Q&A: Holding a Garage Sale on a Parking Lot

Q. I live in a five-story condominium with 24 units, 24 “designated” parking spots, and six undesignated spots. “Designated” means that only the 24 people with parking tags can park in any one of the 24 designated spots (but the spots are not individually assigned). Anyone can park in the undesignated spots. I have lived at this condo for 20 years. Twice before, I have held a garage sale in one of the designated spots, during which time I have parked my car in an undesignated spot.

Recently, I informed the board that I was going to hold a garage sale and was simply giving them the head’s up about it. Previously, no notice was given to the board to hold garage sales, but I was just being courteous. I was not expecting any reply.

But I did get a reply, stating that they got my “request” and my request to hold a garage sale was denied. The board cited “problems” with a prior garage sale (with no details) and pretended to not to have even been aware that I had previously held two garage sales – which, if true, provides further evidence that the garage sales I previously held inconvenienced no one to the extent that they weren’t even aware that the sales occurred. There is nothing in the bylaws or master deed specifically banning garage sales. Also, I have no other place to hold a garage sale – no family or friends nearby on whose property I could hold a sale. Is the board’s action legal?

Can they ban me from holding a garage sale? Can they limit the activities I can engage in within my parking spot? (Although undesignated, each unit owner has an ownership interest in a parking spot).

                           —Feeling Singled Out

A. “I understand that you have a question and concern about your condominium association denying your request to hold a garage sale in a parking space in the parking lot, which you have done previously,” says attorney Stephanie Wiegand of Griffin Alexander, P.C., which has offices in New Jersey and New York. “There are a few issues at play here, which I will respond to in turn.

“I understand that the association has previously allowed for garage sales to occur by you and other residents. However, if the association had issues with prior garage sales (as it claims), the board usually has the right, under its governing documents, to adopt and implement rules and regulations pertaining to the use of the common and limited common elements. You should check the association’s governing documents to see if the parking spaces are considered to be common or limited common elements. It is likely that they are, even though you, along with the 23 other units, each have an ownership interest in same. This means that the board may limit the use of the spaces and make rules regarding how they can be used, maintained, etc.

“Second, the association may have a concern about an activity (such as holding a garage sale) occurring on its common or limited common elements. A garage sale invites members of the public onto association property to engage in an event that is not necessarily sponsored by the association. If someone were to be hurt during the garage sale, the association may incur liability for same. This is further reason for an association to limit the use of its common elements.
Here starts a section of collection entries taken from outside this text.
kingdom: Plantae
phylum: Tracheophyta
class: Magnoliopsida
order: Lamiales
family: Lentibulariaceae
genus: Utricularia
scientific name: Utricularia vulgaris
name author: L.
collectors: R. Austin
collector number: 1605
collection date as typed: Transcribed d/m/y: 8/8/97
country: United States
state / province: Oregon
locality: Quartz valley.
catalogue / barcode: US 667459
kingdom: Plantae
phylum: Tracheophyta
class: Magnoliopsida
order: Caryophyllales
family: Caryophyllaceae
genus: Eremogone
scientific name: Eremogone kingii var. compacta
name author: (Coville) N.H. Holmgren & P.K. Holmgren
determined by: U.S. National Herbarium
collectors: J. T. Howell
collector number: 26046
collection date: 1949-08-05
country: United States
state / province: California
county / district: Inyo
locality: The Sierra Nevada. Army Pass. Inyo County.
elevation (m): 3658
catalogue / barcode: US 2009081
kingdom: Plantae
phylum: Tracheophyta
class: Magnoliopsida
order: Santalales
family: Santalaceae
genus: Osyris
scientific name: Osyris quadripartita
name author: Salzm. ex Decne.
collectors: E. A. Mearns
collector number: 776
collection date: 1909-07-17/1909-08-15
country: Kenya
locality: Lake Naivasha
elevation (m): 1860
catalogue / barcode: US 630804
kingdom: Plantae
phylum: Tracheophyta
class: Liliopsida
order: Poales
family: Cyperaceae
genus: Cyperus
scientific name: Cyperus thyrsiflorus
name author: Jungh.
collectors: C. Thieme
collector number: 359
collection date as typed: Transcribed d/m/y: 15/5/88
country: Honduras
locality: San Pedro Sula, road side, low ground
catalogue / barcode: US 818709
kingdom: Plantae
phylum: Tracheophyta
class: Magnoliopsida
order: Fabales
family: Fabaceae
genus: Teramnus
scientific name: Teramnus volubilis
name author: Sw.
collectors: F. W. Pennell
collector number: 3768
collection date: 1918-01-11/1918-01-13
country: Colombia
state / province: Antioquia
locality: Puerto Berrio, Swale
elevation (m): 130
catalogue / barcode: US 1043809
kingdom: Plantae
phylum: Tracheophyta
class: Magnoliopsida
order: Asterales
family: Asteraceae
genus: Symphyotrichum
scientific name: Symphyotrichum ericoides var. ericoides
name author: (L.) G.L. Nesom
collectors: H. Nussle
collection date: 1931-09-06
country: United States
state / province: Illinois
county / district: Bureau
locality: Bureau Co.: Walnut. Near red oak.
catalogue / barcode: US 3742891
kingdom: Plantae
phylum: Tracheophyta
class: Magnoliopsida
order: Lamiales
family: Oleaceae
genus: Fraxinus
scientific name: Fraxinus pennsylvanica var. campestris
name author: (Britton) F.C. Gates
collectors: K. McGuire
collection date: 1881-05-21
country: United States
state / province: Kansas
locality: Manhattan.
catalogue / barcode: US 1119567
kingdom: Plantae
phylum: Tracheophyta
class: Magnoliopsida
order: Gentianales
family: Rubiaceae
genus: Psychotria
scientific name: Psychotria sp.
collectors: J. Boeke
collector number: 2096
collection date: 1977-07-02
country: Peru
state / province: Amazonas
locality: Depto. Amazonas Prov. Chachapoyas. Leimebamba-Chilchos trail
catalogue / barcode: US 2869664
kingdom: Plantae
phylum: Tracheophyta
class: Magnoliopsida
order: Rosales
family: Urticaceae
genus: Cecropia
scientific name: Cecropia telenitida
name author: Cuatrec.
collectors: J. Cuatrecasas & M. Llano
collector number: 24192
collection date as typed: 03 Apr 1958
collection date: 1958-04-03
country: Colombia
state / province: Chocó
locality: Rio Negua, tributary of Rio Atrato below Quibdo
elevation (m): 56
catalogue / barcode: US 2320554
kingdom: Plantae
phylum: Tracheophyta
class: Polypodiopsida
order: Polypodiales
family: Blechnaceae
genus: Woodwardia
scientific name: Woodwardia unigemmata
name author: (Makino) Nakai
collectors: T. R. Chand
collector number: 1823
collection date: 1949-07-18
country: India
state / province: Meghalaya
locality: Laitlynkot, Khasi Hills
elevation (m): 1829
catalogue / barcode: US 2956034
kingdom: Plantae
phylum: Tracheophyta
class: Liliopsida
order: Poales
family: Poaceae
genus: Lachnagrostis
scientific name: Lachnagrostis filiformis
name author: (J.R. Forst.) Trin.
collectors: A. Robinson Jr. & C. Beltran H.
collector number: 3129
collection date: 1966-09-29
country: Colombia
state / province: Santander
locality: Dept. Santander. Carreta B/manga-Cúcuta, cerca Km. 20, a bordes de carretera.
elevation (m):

However, some communities will host a community-wide garage sale, but this is usually organized and must be approved by the board.

“If you feel that you have been wrongfully denied the opportunity to hold a garage sale in a parking space, you may request alternative dispute resolution (ADR) with the board. The New Jersey Condominium Act, at N.J.S.A. 46:8B-14(k) provides that an association shall provide a fair and efficient procedure for the resolution of housing-related disputes between individual units owners and the association, which shall be readily available as an alternative to litigation. There are various types of methods of ADR that can be offered by your association, including information resolution (meeting with management and/or board members), mediation (conducted by a disinterested third party), or a covenants (or rules and regulations) committee (which is typically made up of a group of unit owners who serve on a committee to hear both sides and render a decision). ADR is non-binding, but often a great way for parties to resolve their disputes and differences.”